Dernière modification : 09/03/2009 

- Journée des femmes - Moscou - Russie


Pistolet au poing, les cheveux en chignon
Les jeunes filles issues de l'école numéro 9 de Moscou sont présentées comme des modèles de patriotisme en Russie. Ces cadettes reçoivent un entraînement militaire de base et apprennent aussi les tâches "réservées aux femmes".
Par Romain GOGUELIN (texte)
A l'occasion de la Journée de la femme, FRANCE 24 s'intéresse à des jeunes cadettes russes dans un pensionnat moscovite, à des Egyptiennes qui apprennent des techniques d'auto-défense et au Maroc, qui interdit à l'association "Ni putes ni soumises" d'exercer son activité sur son territoire.

Des élèves qui portent toutes de couettes et des épaulettes : c’est l’uniforme obligatoire de l’école numéro 9, un internat pour jeune filles à quelques kilomètres de la Place rouge. Un internat où toutes les jeunes filles sont obligées de prêter serment.
 

Natacha a 12 ans. Comme ses camarades, elle a juré de servir sa patrie et d’être fidèle à la Russie. Ce matin, la jeune patriote de cet internat, unique en son genre, commence sa journée par son cours préféré : les bases du services militaire.

 

Le cours commence par un entraînement au tir au pistolet Makarov. Pour Natacha, tirer est plus facile et plus rigolo que de résoudre un problème d’algèbre.
 

Tirer, c’est aussi la gloire de ces jeunes cadettes : sur les chaînes nationales russes, ces futurs tireurs d’élite sont les stars des programmes militaires. Elles sont décrites comme des modèles de patriotisme et de dévotion.

 

Pas de sortie sur le champ de tir aujourd’hui, mais un exercice pratique sur une mitrailleuse Kalachnikov, une version allongée du célèbre AK 47.
 

Si on lui demande, Natacha préfère la mitrailleuse qui, explique-t-elle, est plus longue et plus puissante que le classique fusil Kalachnikov.

Le cours pratique est terminé. Les élèves des grandes classes partent répéter leur prochain défilé sur la Place rouge.

"Dans ma famille, tout le monde est policier ou militaire alors moi aussi je suis la tradition…", explique Katia, âgée de 15 ans.
 

Les élèves les plus jeunes restent en classe suivre d’autres matières obligatoires, comme la couture.

"En fait, on les prépare à être de futures femmes, de futures mères, de futures maîtresses de maison, par exemple en cours de cuisine on leur apprend à cuisiner des choses saines…", explique l’institutrice Galina Vladimirovna.
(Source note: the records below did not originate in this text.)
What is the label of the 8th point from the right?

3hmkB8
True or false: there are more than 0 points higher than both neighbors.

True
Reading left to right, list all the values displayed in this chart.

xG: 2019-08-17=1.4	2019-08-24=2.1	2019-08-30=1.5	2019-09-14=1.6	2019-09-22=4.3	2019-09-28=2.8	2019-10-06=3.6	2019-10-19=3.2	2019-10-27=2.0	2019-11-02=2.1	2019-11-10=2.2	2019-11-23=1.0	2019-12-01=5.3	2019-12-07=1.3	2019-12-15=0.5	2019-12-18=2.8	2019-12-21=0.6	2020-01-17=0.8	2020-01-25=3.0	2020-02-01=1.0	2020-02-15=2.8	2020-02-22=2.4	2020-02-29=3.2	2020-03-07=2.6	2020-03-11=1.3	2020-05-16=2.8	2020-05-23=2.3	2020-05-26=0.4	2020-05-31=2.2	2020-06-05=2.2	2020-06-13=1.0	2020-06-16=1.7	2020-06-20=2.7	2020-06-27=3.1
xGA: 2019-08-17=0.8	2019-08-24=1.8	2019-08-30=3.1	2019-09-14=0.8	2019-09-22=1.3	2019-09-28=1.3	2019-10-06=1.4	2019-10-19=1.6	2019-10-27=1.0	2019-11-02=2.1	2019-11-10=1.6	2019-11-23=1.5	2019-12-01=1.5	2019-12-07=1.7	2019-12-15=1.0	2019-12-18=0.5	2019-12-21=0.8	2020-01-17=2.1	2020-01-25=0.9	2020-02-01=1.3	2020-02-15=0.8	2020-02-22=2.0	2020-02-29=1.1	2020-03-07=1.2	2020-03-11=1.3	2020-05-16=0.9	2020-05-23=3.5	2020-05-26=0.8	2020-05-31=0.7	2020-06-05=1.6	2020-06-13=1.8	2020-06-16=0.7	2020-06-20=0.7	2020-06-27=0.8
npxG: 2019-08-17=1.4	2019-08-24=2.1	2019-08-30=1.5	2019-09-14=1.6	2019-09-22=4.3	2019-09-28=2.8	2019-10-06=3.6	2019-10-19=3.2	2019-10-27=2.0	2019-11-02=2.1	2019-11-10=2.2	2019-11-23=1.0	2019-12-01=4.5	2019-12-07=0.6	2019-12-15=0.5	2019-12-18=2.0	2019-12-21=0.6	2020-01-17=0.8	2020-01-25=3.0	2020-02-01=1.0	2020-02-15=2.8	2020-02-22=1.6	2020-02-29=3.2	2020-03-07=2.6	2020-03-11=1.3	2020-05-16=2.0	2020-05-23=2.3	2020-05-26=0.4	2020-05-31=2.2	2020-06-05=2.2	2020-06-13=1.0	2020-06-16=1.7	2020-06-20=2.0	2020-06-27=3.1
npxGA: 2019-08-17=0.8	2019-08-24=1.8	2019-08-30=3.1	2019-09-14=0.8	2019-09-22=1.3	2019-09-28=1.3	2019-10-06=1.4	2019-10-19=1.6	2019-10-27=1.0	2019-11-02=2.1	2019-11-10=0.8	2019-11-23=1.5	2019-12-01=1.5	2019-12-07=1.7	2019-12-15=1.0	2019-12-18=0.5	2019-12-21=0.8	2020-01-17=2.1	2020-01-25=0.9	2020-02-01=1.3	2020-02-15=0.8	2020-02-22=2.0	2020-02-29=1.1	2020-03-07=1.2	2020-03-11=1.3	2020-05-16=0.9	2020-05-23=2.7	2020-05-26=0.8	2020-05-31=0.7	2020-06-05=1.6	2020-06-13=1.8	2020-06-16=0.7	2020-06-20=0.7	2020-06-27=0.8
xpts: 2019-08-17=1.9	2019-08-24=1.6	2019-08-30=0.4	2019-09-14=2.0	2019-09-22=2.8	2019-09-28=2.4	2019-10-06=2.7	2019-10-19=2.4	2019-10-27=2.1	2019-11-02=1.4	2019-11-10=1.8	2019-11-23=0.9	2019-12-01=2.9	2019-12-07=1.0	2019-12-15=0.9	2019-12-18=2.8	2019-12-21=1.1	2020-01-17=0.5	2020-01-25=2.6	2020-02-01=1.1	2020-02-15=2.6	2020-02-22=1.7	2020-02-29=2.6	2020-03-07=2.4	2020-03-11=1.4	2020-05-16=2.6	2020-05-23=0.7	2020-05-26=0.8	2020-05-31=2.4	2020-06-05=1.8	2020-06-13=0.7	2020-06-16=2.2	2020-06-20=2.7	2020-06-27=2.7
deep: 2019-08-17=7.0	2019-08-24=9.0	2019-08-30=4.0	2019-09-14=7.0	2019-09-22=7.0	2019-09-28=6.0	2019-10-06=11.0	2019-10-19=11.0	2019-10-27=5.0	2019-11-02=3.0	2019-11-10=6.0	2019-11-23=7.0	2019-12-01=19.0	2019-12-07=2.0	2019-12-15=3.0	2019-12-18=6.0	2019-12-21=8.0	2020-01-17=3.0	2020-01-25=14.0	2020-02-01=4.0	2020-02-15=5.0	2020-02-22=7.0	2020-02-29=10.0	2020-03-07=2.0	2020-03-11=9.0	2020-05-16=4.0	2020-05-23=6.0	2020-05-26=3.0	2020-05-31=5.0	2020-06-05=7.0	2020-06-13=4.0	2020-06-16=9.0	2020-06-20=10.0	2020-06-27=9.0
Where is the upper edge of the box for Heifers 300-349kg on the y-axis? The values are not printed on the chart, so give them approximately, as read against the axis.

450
Comment éplucher des pommes de terre ets un thème qui figure au programme d’un autre cours pratique.
 

Natacha trouve l’exercice moins ennuyeux que la couture, mais elle n’est pas passionnée pour autant, la petite fille préfère parler d’armes lourdes.

"Les tanks, ce n'est pas très pratique, explique Natacha. On a toujours des problèmes avec les tanks, ils tombent en panne et il est difficile de les réparer."

 

Natacha ne veut ni devenir tankiste ni éplucher des pommes de terre : elle veut être avocate.

Comme toutes les écolières de Russie et en plus de son programme militaire, elle suit toutes les matières "normales" d’une écolière de son âge.

Les cours de Natacha se terminent à 16 h. Elle retourne dans sa chambre retrouver son ours et appeler son père – un colonel de l’Etat major de l’armée russe.

Commentaires (4)

embrigadement de jeunes femmes

Il y a 70 ans sont nées les jeunesses hitleriennes , le 3eme reich souhaitais en faire des citoyens modele ,
tout le monde se rappelle dans quelle tragédie ça s'est terminée .
Lavage de cerveau , conditionnement et manipulation d'armes , ces jeunes femmes seront redoutables ;
dans quel but et quel avenir pour elles ?

patriotisme en Russie

a mettre en oeuvre en France , cela eviterais peut etre a nos petits adolescents de tomber dans la délinquance !! hormis le maniement d'armes que je proscris totalement .Mais un peu de discipline et de respect pour autrui, ne pourrait leurs fairent que du bien . Merci

Vraiment ?

Apprendre à un enfant à utiliser une arme est une aberration. Surtout dans un pays ayant le pouvoir et les moyens de cesser toute intervention des enfants dans l'armée.

Ils n'ont même pas l'âge ni la philosophie nécessaire pour juger d'eux même de leur volonté de suivre ou non la vie qu'on leur impose consciemment ou non.

Enfin.. c'est vrai que de les voir elles, fait plus d'effet que de rappeler le sort de tous les enfants de familles moins friqués enlevés chaque année par l'armée Russe pour regonfler les potentiels premières lignes..

bien

J'apprecie enormement cela dans le bon sens. Gloire a ces filles/.